In a joint letter, the heads of the Belgian Competition Authority, Britain’s Competition and Markets Authority, the Dutch Authority for Consumers and Markets and Spain’s National Commission for Markets and Competition (CNMC) state that competition between Alstom and Siemens a particularly important driver of cost-effective pricing and product and service innovation within the European railways sector.
The European Commission (EC) launched an investigation into the merger in July amid fears the deal could lead to “higher prices, less choice and less innovation due to reduced competitive pressure in rolling stock and signalling tenders.”
On October 29, the EC issued a Statement of Objection to the two manufacturers outlining its concerns about structure of the proposed transaction.
Alstom and Siemens submitted a remedy package to the European Commission (EC) on December 12 in response to Statement of Objection. Details of the remedy package have not been made public, but Reuters reported on December 17 that the two suppliers have offered to sell one of their high-speed businesses, quoting sources close to the merger.
Earlier this week Vestager expressed concern over proposed measures for the high-speed business and now EU member states are also expressing anxiety about the potential outcomes of the remedy package as it is currently proposed.
The four national competition authorities argue that the “overall loss of competition brought about by the merger would be both widespread and very significant” and question the effectiveness of proposals put forward by Siemens and Alstom for their high-speed businesses, claiming the measures “fall well short of what is required” in this sector.
“The Commission’s investigation has found that the Parties are, and have been for some time, by far the two largest suppliers of very high-speed rolling stock in the EEA, with both holding and maintaining a broad product portfolio and significant customer base, and competing very closely for tenders,” the letter states. “Barriers to entry and expansion for new or emerging players are very significant and customers have little bargaining power that could protect them against price rises.

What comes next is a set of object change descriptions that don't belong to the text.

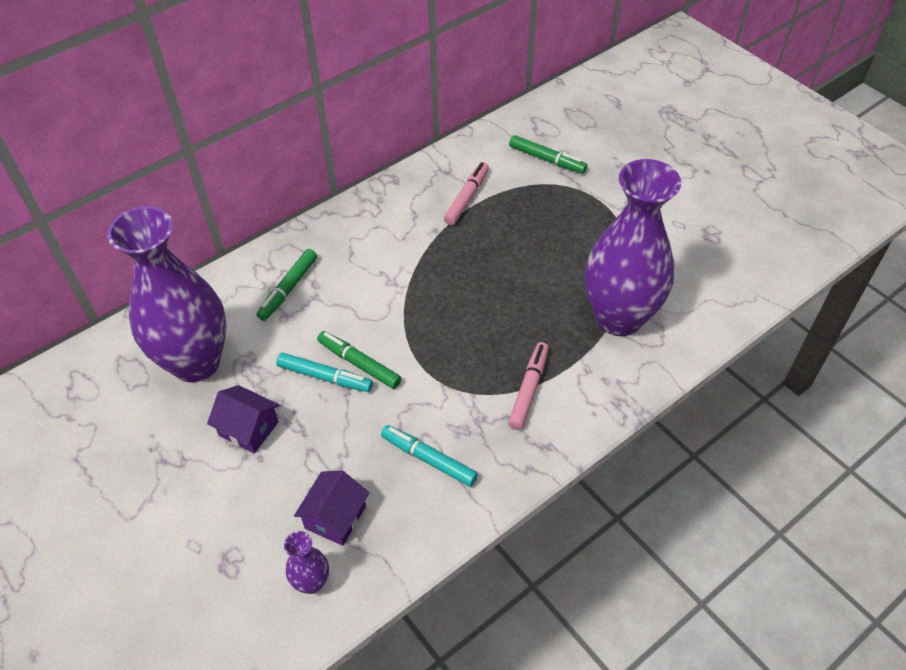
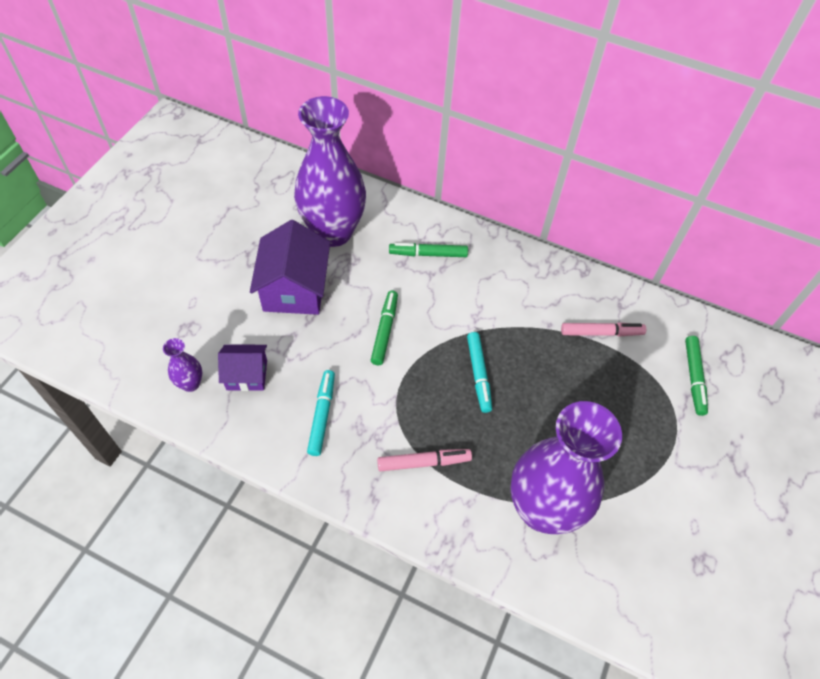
camera: 60 degrees right, 5 degrees up
purple house [207,385,279,454] -> purple house [250,220,330,315], size x1.71
turquoise marker [276,353,373,392] -> turquoise marker moved to [467,332,492,413]

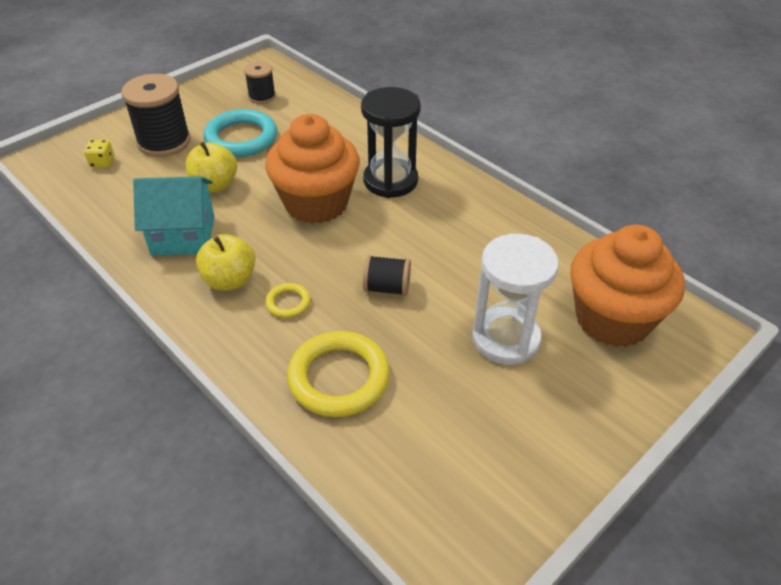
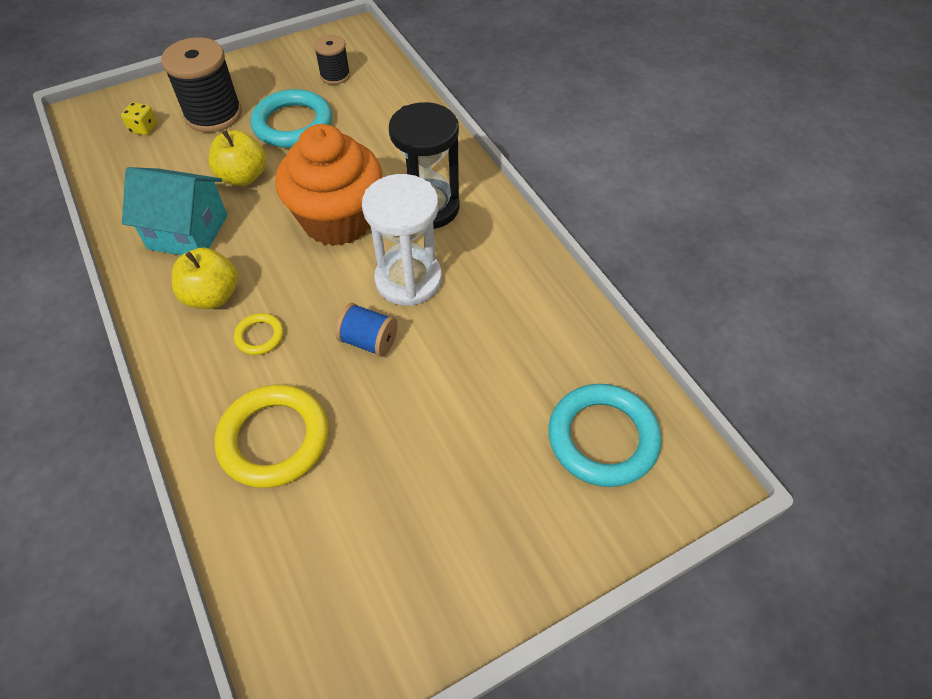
camera: 15 degrees right, 10 degrees up
black spool [363,255,411,296] -> blue spool [335,303,398,357]
white hourglass [472,234,559,365] -> white hourglass moved to [362,174,442,306]
orange cupcake [570,225,685,347] -> turquoise ring [549,384,661,487]

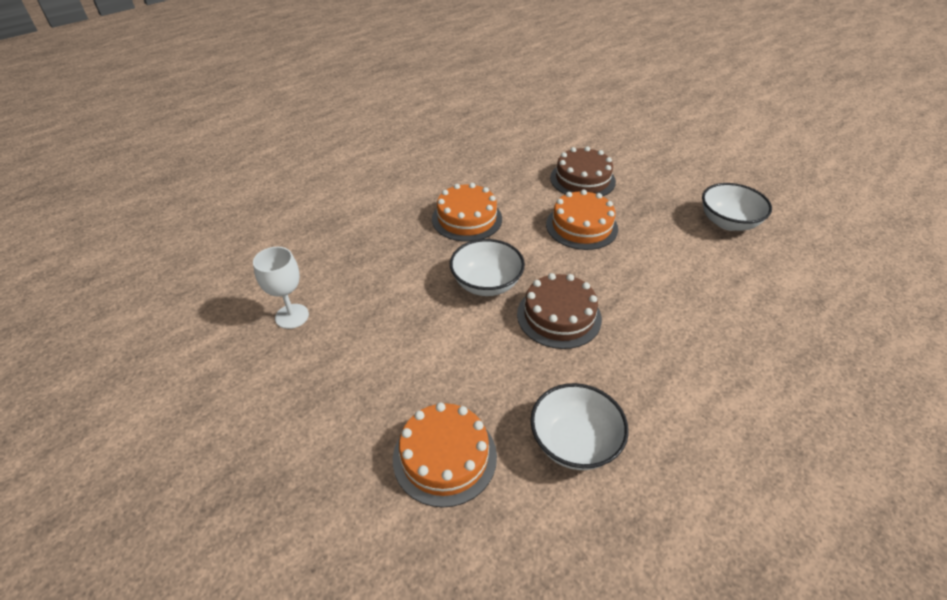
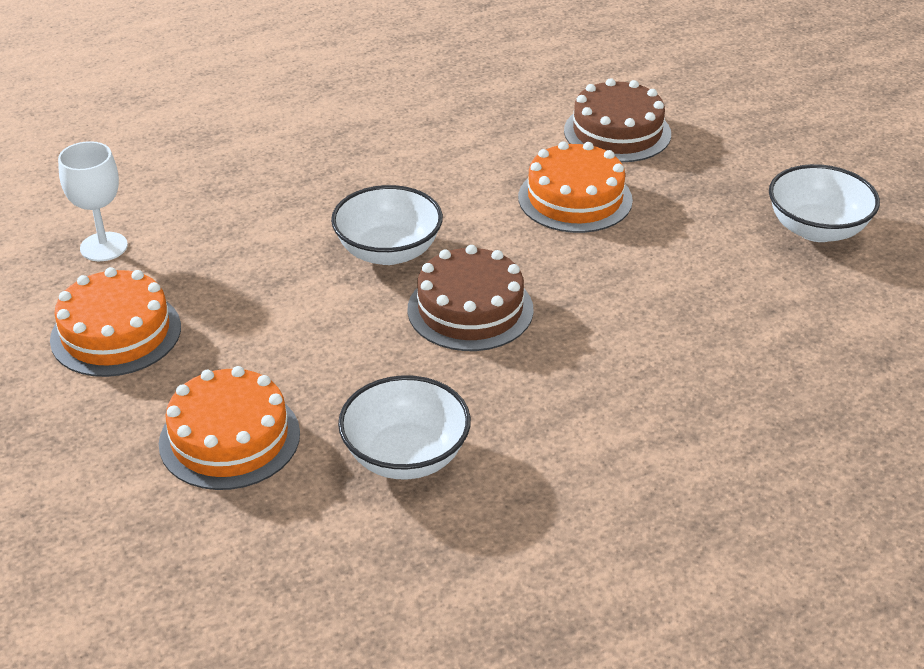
camera: 15 degrees right, 5 degrees down
orange cake [432,183,502,242] -> orange cake moved to [50,267,181,377]

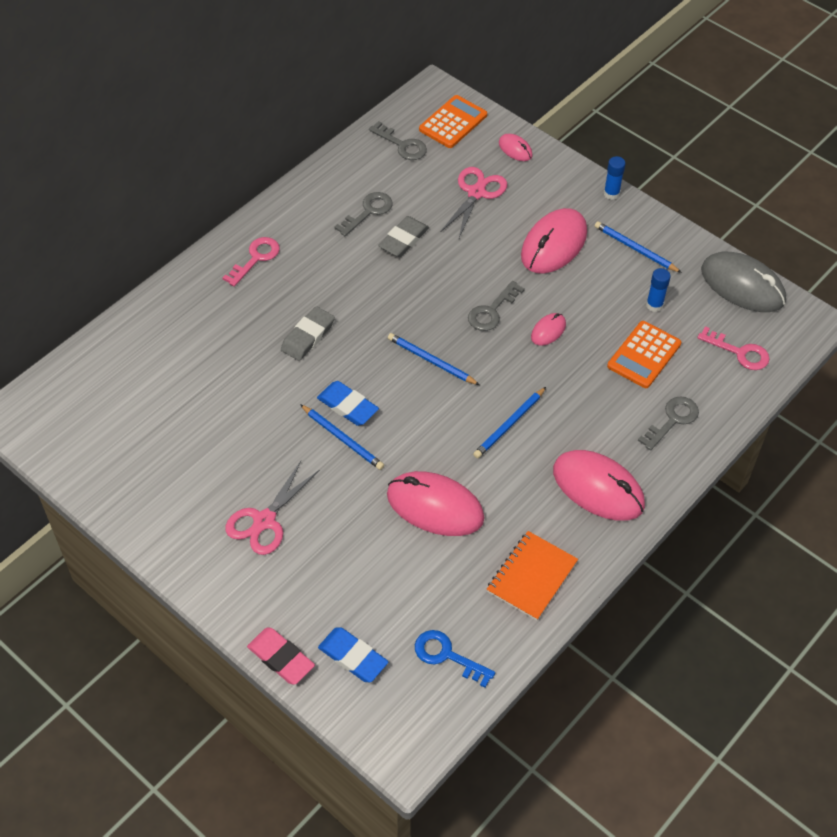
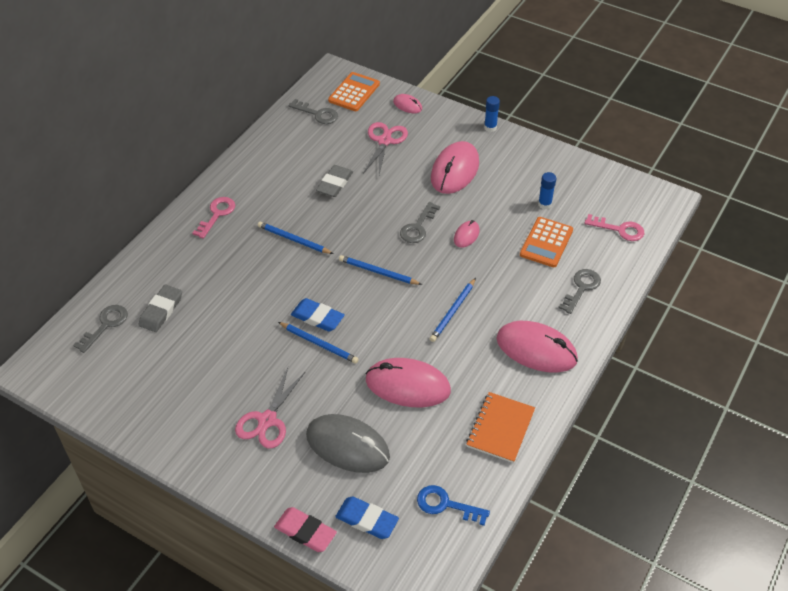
camera: 10 degrees left, 5 degrees down
grey eraser [281,306,335,361] -> grey eraser moved to [139,285,182,332]
grey key [334,192,393,236] -> grey key moved to [73,305,128,353]
blue pencil [595,221,682,273] -> blue pencil moved to [258,222,333,254]
grey mouse [701,252,786,312] -> grey mouse moved to [306,414,390,473]

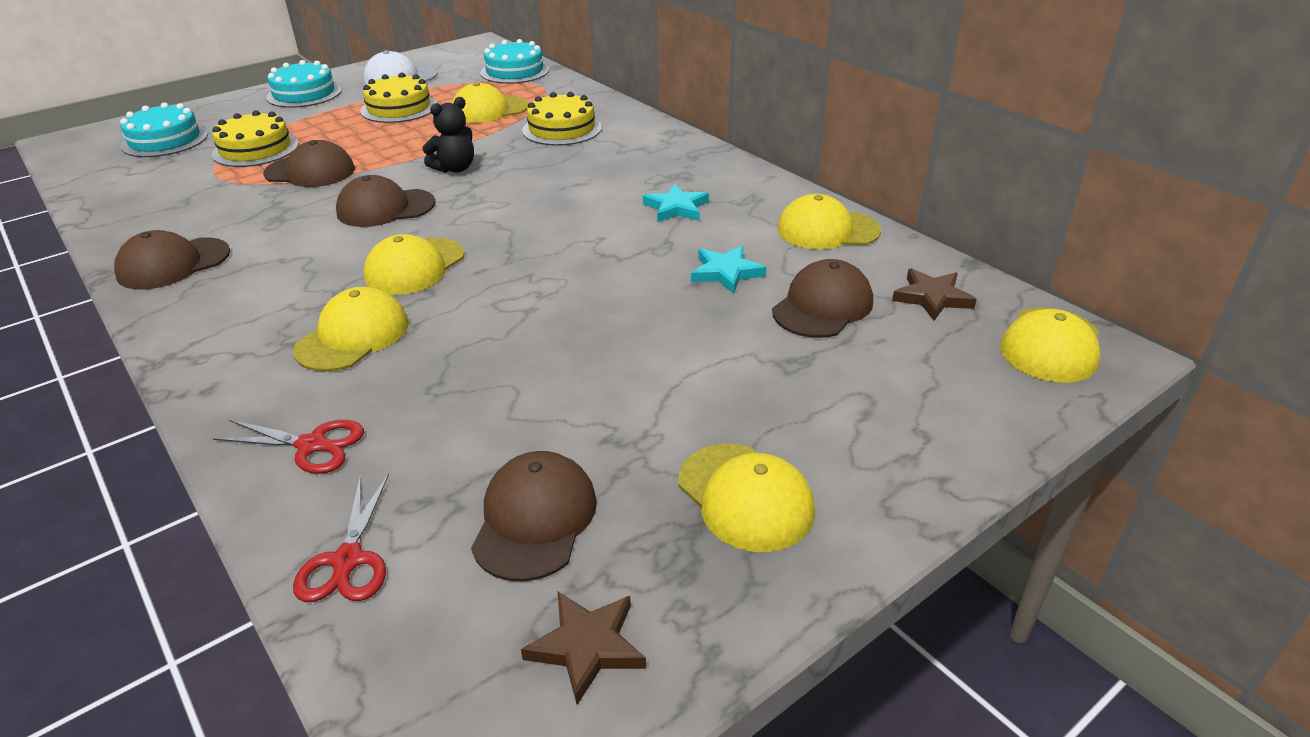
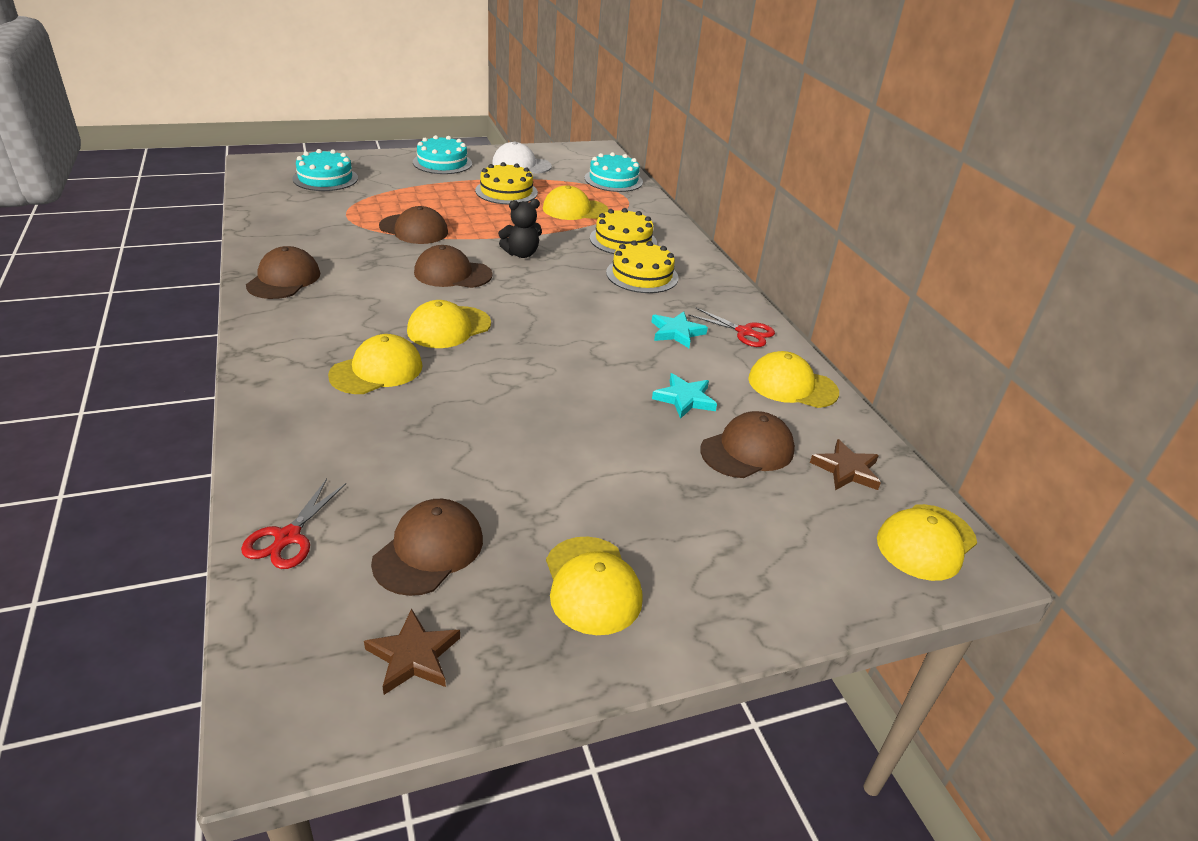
camera: 15 degrees right, 0 degrees up
brown cap [114,230,230,289] -> brown cap turned 120 degrees clockwise [246,246,320,299]
yellow cake [212,110,299,167] -> yellow cake moved to [606,240,678,293]
red scissors [213,419,364,474] -> red scissors moved to [688,308,775,347]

It is clear, therefore, that this is a market in which the merger raises very serious and extensive competition concerns.”
The authorities argue that such concerns can only be adequately addressed with a “very substantial remedy, typically the full divestment of one or other of the merging parties’ overlapping businesses to a suitable buyer who could recreate the competitive rivalry lost through the merger,” and they claim the proposal put forward by Siemens and Alstom has not addressed this shortcoming.
The letter also highlights anxieties over the impact on other sectors, and the authorities say the measures proposed by Siemens and Alstom “seem to suffer from serious defects that might materially undermine their effectiveness.”
The measures proposed by the two suppliers in the remedy package represent around 4% of the sales of the combined entity. However, the competition authorities claim it would be difficult for the buyers of the divestment packages to operate these assets with the same competitive intensity as Alstom and Siemens do at present.
The letter also expresses concern over technology transfers, which may be difficult to monitor.
“In light of these shortcomings in the remedies offered by the Parties – and the risks around their effective implementation – we consider that they should not be considered to meet the Commission’s requirements for acceptable remedies,” the letter concludes.
The EC is expected to decide by February 18 2019 whether the proposed measures adequately address its concerns about the planned transaction.